УСЛОВИЕ ЗАДАНИЯ
Перепишите строки от начала данных до строки с «Staudebedet i juni: Pleje og vedligeholdelse» включительно, заменив «pasningsvejledning» на «plejeguide» и ничего больше не меняя. Приведите только эти строки.
━━━━━━━━━━━━━━━━━━━━
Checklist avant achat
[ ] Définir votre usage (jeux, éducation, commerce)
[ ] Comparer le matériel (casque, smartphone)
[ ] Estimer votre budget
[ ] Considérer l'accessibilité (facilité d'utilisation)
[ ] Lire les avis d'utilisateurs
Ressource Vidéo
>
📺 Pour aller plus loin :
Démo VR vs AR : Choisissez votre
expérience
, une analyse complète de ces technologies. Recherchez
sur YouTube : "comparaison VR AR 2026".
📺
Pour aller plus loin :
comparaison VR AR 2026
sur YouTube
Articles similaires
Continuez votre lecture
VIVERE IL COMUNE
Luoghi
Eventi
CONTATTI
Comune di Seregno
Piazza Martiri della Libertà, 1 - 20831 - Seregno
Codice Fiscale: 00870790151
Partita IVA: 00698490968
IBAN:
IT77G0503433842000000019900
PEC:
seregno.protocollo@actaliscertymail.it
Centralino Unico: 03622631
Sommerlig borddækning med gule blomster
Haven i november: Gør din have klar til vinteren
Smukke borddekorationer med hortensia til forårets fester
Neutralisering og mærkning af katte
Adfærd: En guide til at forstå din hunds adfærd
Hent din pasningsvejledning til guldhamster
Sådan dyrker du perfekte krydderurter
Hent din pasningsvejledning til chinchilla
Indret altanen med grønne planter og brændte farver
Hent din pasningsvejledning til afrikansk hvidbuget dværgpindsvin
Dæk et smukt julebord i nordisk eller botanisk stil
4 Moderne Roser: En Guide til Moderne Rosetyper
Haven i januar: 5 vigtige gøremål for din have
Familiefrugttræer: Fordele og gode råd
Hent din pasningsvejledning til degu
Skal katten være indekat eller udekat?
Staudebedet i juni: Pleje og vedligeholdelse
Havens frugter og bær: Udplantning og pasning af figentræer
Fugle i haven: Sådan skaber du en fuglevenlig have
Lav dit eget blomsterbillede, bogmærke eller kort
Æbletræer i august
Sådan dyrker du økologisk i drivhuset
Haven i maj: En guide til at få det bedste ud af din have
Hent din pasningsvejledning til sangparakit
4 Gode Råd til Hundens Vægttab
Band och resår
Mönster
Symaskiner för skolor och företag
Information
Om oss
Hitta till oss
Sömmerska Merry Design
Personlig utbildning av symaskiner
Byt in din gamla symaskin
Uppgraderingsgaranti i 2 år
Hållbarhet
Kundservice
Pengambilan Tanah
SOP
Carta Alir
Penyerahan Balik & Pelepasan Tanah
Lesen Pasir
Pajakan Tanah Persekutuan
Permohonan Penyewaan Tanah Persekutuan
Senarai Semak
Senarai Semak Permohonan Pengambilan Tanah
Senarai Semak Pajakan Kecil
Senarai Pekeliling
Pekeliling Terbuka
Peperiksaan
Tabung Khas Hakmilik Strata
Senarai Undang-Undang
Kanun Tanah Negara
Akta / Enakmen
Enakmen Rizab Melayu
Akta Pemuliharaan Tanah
━━━━━━━━━━━━━━━━━━━━
ПОЛЕ ОТВЕТА
Checklist avant achat
[ ] Définir votre usage (jeux, éducation, commerce)
[ ] Comparer le matériel (casque, smartphone)
[ ] Estimer votre budget
[ ] Considérer l'accessibilité (facilité d'utilisation)
[ ] Lire les avis d'utilisateurs
Ressource Vidéo
>
📺 Pour aller plus loin :
Démo VR vs AR : Choisissez votre
expérience
, une analyse complète de ces technologies. Recherchez
sur YouTube : "comparaison VR AR 2026".
📺
Pour aller plus loin :
comparaison VR AR 2026
sur YouTube
Articles similaires
Continuez votre lecture
VIVERE IL COMUNE
Luoghi
Eventi
CONTATTI
Comune di Seregno
Piazza Martiri della Libertà, 1 - 20831 - Seregno
Codice Fiscale: 00870790151
Partita IVA: 00698490968
IBAN:
IT77G0503433842000000019900
PEC:
seregno.protocollo@actaliscertymail.it
Centralino Unico: 03622631
Sommerlig borddækning med gule blomster
Haven i november: Gør din have klar til vinteren
Smukke borddekorationer med hortensia til forårets fester
Neutralisering og mærkning af katte
Adfærd: En guide til at forstå din hunds adfærd
Hent din plejeguide til guldhamster
Sådan dyrker du perfekte krydderurter
Hent din plejeguide til chinchilla
Indret altanen med grønne planter og brændte farver
Hent din plejeguide til afrikansk hvidbuget dværgpindsvin
Dæk et smukt julebord i nordisk eller botanisk stil
4 Moderne Roser: En Guide til Moderne Rosetyper
Haven i januar: 5 vigtige gøremål for din have
Familiefrugttræer: Fordele og gode råd
Hent din plejeguide til degu
Skal katten være indekat eller udekat?
Staudebedet i juni: Pleje og vedligeholdelse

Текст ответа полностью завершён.